Qualidade é indispensável quando o objetivo é respeitar a audiência, na exposição da verdade factual, na fiscalização isenta do poder e na melhor lida com o vernáculo, diariamente aviltado por quem não sabe entender que jornalismo é uma forma importante e desafiadora de literatura. E no exercício do espírito crítico como motivador de vida inteligente. Nada disso resulta na intenção de impor ideias, e sim de estimular o espírito crítico dos próprios leitores na elaboração de opiniões independentes, do pensamento nosso ou de quem quer que seja.

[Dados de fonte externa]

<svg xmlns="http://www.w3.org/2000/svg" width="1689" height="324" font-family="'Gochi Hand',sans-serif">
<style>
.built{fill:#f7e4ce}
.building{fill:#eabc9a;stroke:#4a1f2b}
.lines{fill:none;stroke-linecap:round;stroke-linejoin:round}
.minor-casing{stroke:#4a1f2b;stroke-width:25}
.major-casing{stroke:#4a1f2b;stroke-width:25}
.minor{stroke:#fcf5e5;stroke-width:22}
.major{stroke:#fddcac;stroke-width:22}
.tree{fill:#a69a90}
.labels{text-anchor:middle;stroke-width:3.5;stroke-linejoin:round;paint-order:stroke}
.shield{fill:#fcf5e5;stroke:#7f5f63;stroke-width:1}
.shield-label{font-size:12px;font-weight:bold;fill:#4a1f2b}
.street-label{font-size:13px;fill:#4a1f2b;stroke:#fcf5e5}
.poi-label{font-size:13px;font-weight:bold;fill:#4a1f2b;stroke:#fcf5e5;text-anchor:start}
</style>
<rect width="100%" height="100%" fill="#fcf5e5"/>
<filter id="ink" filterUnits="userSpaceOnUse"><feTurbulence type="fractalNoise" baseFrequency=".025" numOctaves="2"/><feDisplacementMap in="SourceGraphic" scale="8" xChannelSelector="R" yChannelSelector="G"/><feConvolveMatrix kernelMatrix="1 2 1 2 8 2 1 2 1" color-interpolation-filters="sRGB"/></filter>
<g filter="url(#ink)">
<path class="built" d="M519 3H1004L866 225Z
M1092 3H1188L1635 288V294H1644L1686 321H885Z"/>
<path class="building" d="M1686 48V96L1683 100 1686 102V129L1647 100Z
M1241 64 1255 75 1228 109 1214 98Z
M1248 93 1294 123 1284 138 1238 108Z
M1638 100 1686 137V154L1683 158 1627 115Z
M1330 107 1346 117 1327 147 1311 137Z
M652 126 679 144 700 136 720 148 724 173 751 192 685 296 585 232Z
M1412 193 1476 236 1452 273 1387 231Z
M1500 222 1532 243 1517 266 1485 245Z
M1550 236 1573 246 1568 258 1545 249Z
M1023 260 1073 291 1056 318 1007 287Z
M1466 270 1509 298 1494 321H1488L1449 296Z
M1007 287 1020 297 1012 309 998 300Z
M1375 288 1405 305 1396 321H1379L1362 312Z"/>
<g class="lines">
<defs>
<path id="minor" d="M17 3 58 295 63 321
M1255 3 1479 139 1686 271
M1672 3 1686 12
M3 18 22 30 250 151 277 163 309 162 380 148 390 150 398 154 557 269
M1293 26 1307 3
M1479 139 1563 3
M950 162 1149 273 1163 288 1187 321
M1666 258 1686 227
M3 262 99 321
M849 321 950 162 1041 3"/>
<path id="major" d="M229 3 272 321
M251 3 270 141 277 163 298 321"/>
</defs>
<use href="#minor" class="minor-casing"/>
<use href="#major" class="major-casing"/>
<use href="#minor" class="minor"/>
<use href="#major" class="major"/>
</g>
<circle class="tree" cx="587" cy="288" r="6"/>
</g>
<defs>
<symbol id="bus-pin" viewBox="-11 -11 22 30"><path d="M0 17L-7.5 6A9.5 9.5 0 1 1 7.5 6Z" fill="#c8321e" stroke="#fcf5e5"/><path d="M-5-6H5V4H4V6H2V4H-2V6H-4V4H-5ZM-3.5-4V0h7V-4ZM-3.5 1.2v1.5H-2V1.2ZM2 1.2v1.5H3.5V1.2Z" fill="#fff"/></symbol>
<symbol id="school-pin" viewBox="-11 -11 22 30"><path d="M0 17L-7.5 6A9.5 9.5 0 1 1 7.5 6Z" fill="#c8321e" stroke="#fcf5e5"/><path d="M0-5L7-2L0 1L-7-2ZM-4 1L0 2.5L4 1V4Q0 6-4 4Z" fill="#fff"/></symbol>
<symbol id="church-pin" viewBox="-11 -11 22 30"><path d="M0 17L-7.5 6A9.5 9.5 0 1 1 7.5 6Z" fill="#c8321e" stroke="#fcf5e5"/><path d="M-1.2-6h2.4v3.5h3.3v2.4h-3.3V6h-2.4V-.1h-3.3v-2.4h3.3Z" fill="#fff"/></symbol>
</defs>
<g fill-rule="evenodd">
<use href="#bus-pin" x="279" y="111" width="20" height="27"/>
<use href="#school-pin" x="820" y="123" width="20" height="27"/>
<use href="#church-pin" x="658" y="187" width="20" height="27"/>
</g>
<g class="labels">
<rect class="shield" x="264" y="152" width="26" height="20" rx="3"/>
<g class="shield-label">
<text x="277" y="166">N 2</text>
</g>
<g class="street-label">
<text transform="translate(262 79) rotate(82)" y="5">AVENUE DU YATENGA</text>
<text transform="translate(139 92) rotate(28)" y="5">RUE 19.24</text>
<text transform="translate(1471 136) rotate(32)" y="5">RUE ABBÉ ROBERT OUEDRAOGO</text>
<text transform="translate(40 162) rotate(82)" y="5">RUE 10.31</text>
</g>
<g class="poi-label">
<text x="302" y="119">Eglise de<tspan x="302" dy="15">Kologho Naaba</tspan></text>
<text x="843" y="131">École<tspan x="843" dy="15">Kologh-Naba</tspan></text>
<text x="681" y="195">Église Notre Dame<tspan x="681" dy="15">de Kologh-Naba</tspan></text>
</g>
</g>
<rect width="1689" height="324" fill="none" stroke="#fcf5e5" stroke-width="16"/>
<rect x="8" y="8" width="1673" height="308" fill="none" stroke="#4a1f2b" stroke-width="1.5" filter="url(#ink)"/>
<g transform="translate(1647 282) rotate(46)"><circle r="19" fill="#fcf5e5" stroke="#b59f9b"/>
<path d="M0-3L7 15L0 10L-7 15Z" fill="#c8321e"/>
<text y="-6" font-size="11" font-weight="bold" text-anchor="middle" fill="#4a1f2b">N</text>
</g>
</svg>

… e a semanal. A tragédia de 11 de setembro de 2001, e as consequências que dilataram seu raio (26/9/2001)
No dia 11 de setembro de 2002, ­CartaCapital já percebia os males que brotariam da tragédia como flores malignas, enquanto a mídia nativa fixava-se no confronto entre civilizações, incapaz de desmascarar a hipocrisia dos poderosos ou conivente com eles. Da mesma forma, ficamos na barricada contra o neoliberalismo dos adoradores do deus mercado, responsável por uma tragédia muito mais imponente do que a derrubada das Torres, de efeitos ainda mais capilares e profundos com a crise global desencadeada pela oligarquia financeira.

Sim, aprendemos a produzir uma semanal de qualidade com uma equipe de poucos efetivos, graças, inclusive, a lições recebidas pelo acima assinado em empregos e estágios na Europa, onde redações bem menores que as nossas dão vida a publicações infinitamente melhores. Contamos, em compensação, com um grupo de colunistas e colaboradores sem par na mídia nativa e não é por acaso que The Economist, provavelmente a semanal mais influente do mundo, nos quis como parceiros no Brasil. Por causa disso, inclusive, descortinamos para os nossos leitores uma visão do mundo única nas nossas latitudes, valorizada também pelos direitos do Observer.

O descaso reservado aos eventos planetários, a observação provinciana e fragmentária de fatos que envolvem fortemente o País amiúde explica as lacunas dos privilegiados do Brasil. Nós não arredamos pé da convicção de que existe um bom número de brasileiros habilitados a perceber a pobreza dos clichês propostos pela mídia do pensamento único, os preconceitos, a arrogância, a má-fé. E, portanto, cidadãos maduros para figurar na plateia de uma mídia efetivamente pluralista, aberta ao livre debate das ideias.

PS: Para aqueles que insistem em nos acusar de receber vultosas verbas publicitárias do governo federal para defendê-lo recomendamos a leitura dos dados divulgados pela Secretaria de Comunicação da Presidência da República e publicados pela Folha de S.Paulo. Desde o início do governo Dilma, CartaCapital faturou 118,8 mil reais em anúncios da administração direta. A TV Globo ficou com quase um terço de toda a verba federal: 52 milhões dos 161 milhões de reais. A Editora Abril, incluída a operação na internet, recebeu mais de 1,5 milhão. O Grupo Folha (jornal e internet) ficou com 1,47 milhão.


rosane santana on 15 setembro, 2012 at 18:59 #

Em tempo: A Secretaria de Comunicação da Presidência da República informa somente a respeito da publicidade referente a administração direta. Empresas públicas, autarquias e fundações possuem orçamento próprio. A acrescentar, seria de bom tom e honesto mesmo, esclarecer as relações mantidas entre Carta Capital e o governo mineiro, durante a gestão de Aécio Neves. Em São Paulo, especialmente, até os focas de redação sabem disso.


rosane santana on 15 setembro, 2012 at 19:02 #

Aliás, todo mundo conhece até o mensageiro junto a “Aecinho”.